A not-so recent report indicates that Microsoft’s Edge web browser may be leaking web browsing data of the browser’s private browsing mode locally.
The researcher’s investigation of locally stored data by Microsoft’s Edge browser came to the conclusion that the browser is storing private browsing data in a local database even after the session is ended.
According to the report, Edge reveals websites visited in private mode in the browser’s WebCache file.
Previous investigations of the browser have resulted in revealing that websites visited in private mode are also stored in the browser’s WebCache file.
The WebCache file is located under the user directory, precisely here:
Please replace user_name with the name of the user account that you are using on the Windows 10 computer.
It is interesting to note that Edge seems to share the browsing history cache file with Internet Explorer, and also with versions of those browsers on other devices if the same Microsoft Account is being used to sign in to the machines.
Obviously, Edge should not leave any data traces behind after the user exits private mode., and that is something that Microsoft needs to address.
On the other hand, it is not as if private modes are offering full protection against information leaks, considering that information may still remain available locally and also remotely after a user exits the session.

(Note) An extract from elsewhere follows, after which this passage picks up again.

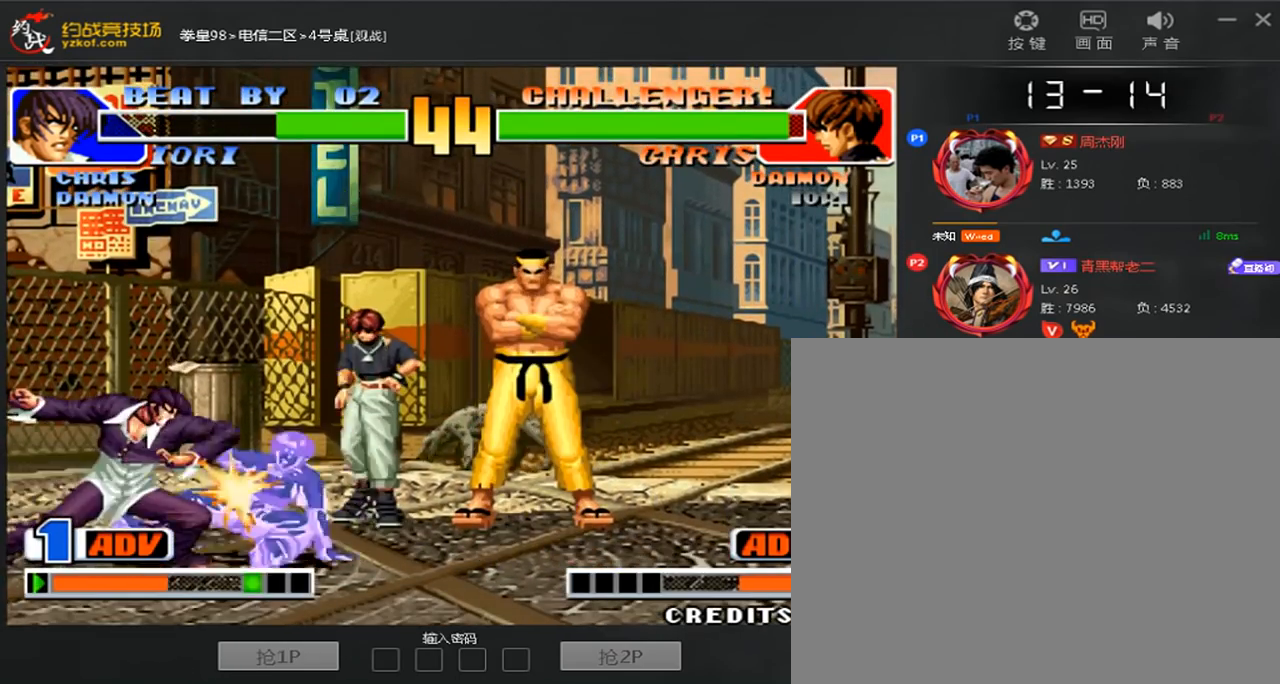
{"dt_ms": 480, "buttons": [], "left_stick": "center", "events": []}
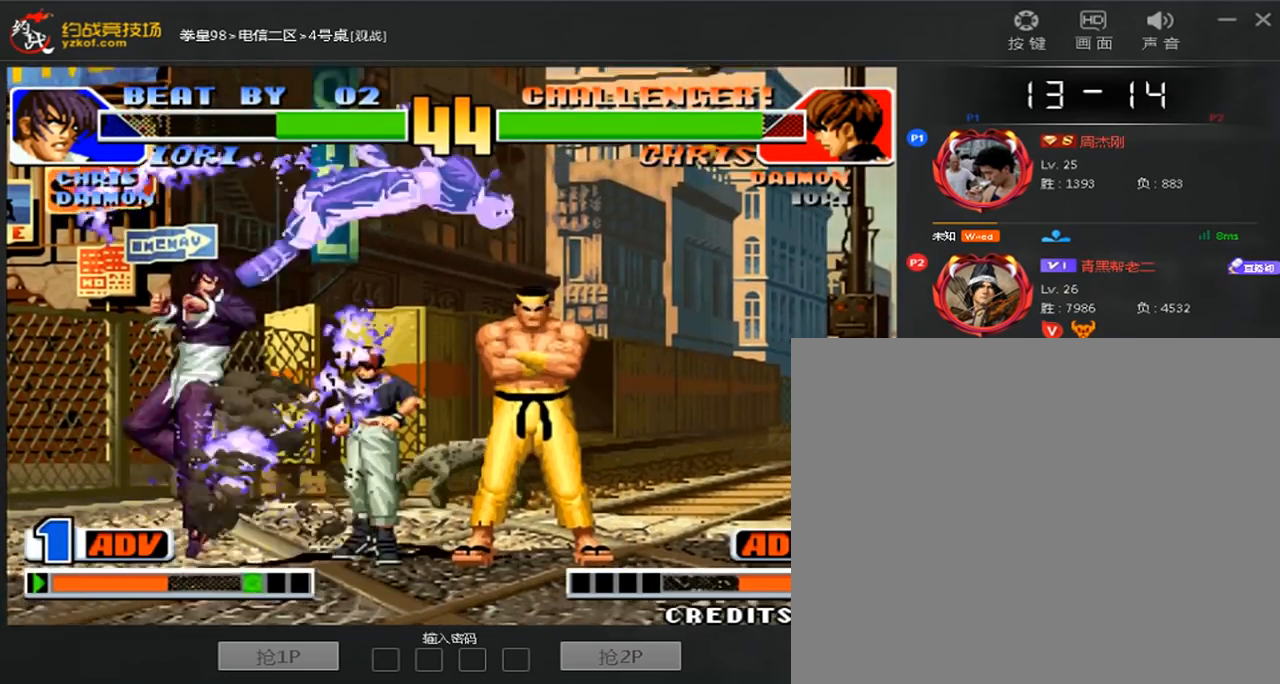
{"dt_ms": 520, "buttons": [], "left_stick": "right", "events": [[200, "left_stick", "right"]]}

A common issue is the DNS Cache for instance, which may reveal information about hostname look ups in private browsing mode.

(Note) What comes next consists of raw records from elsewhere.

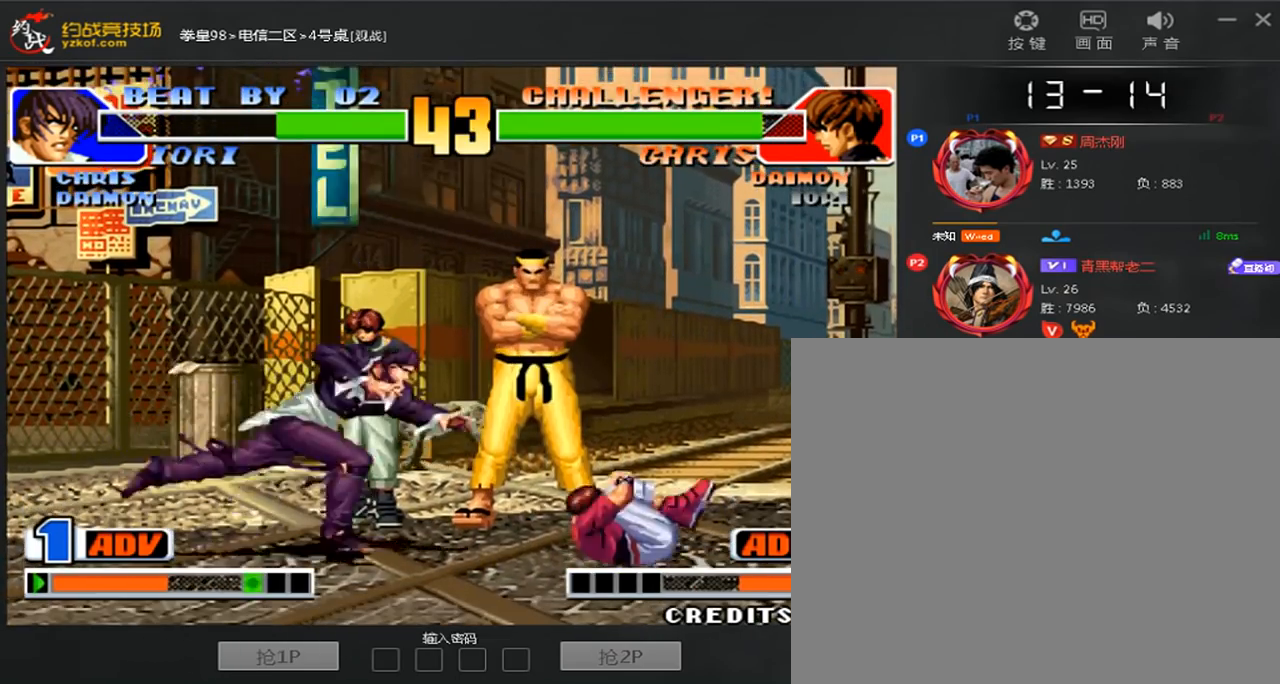
{"dt_ms": 480, "buttons": ["A"], "left_stick": "down-right", "events": [[120, "B", "down"], [160, "left_stick", "down-right"], [320, "B", "up"], [480, "A", "down"]]}
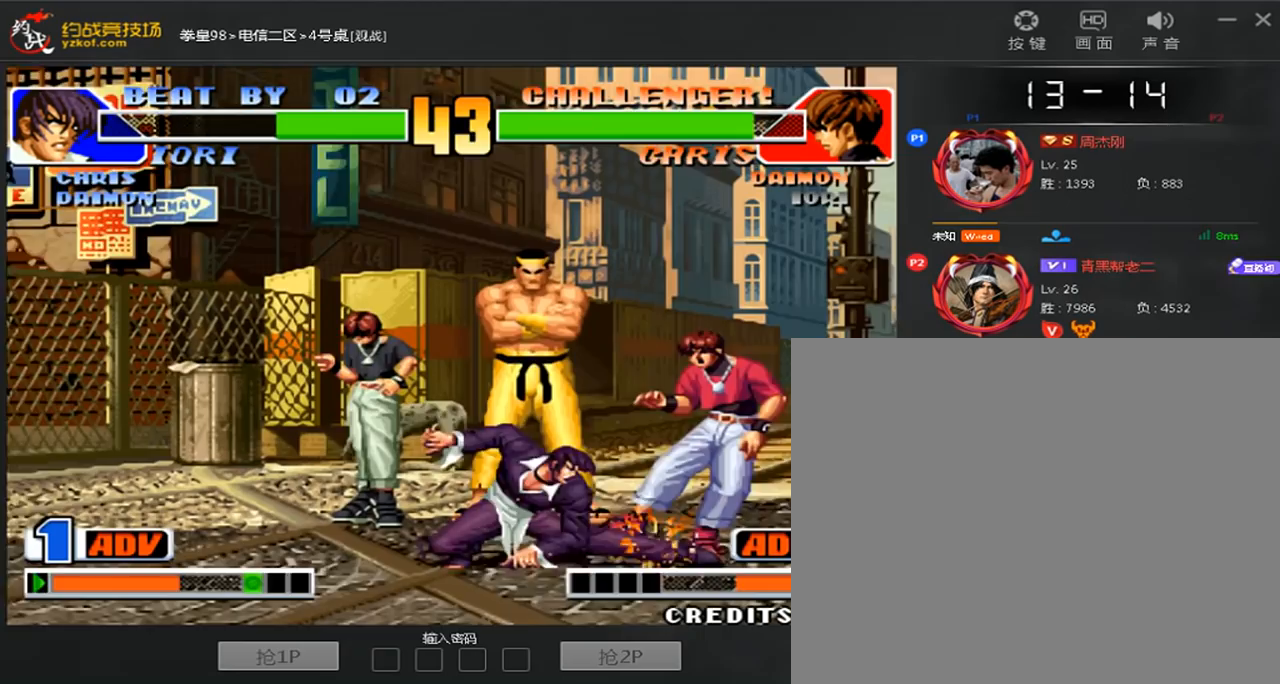
{"dt_ms": 520, "buttons": [], "left_stick": "down-right", "events": [[120, "A", "up"], [200, "left_stick", "down-left"], [280, "A", "down"], [360, "left_stick", "center"], [400, "A", "up"], [480, "left_stick", "down-right"]]}
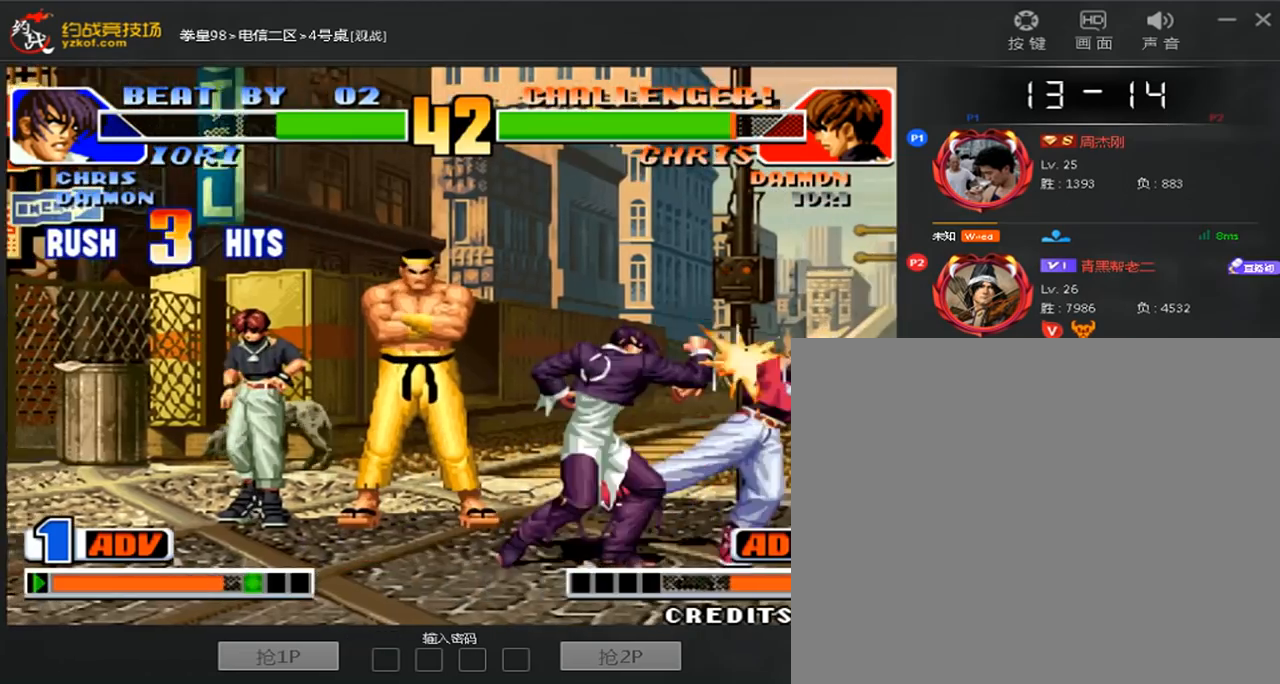
{"dt_ms": 480, "buttons": [], "left_stick": "center", "events": [[40, "left_stick", "down-left"], [80, "A", "down"], [200, "A", "up"], [200, "left_stick", "right"], [280, "left_stick", "down"], [360, "A", "down"], [400, "left_stick", "center"], [480, "A", "up"]]}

In addition, if an attacker gets access to a computer locally, other possibilities become available that are way scarier than leaking which sites a user may have visited in private browsing mode.
Edge’s main issue at this point is that it does not provide users with options to clear the browsing data completely on exit or start of the browser.

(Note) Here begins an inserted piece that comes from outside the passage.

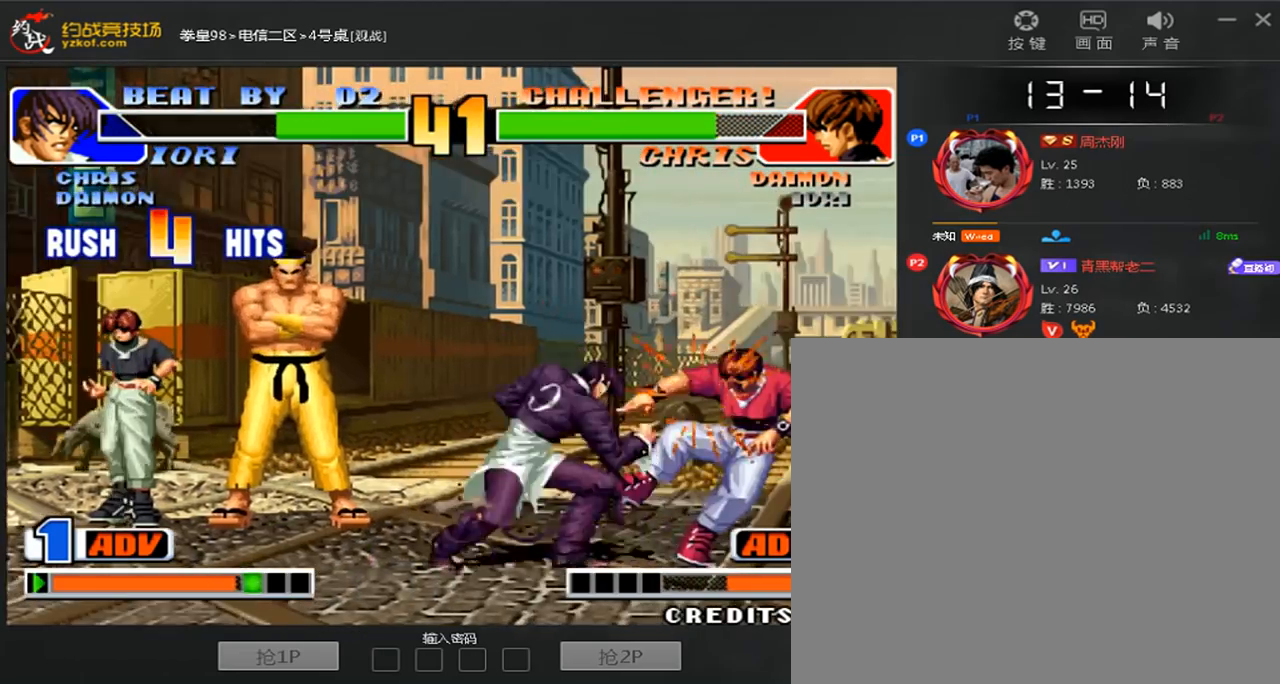
{"dt_ms": 520, "buttons": [], "left_stick": "center", "events": [[80, "A", "down"], [80, "B", "down"], [80, "C", "down"], [80, "D", "down"], [320, "B", "up"], [360, "C", "up"], [360, "D", "up"], [400, "A", "up"]]}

This leaves third-party solutions like CCleaner which can be used to clear all browsing data or a selection automatically, for instance when the system is shut down.
Microsoft is working on Edge as part of Windows 10 and it is likely that options will become available in the future. Another possibility is that extensions may fill feature gaps, but it is still unclear when Microsoft will make them available in first Insider Preview builds and stable builds of Windows 10.
For now, the best bet is to use CCleaner, a manual solution to delete the file regularly, or another browser.
Edge is not the only browser that reportedly leaks private browsing information. Google’s Chrome browser too leaked information in the recent past.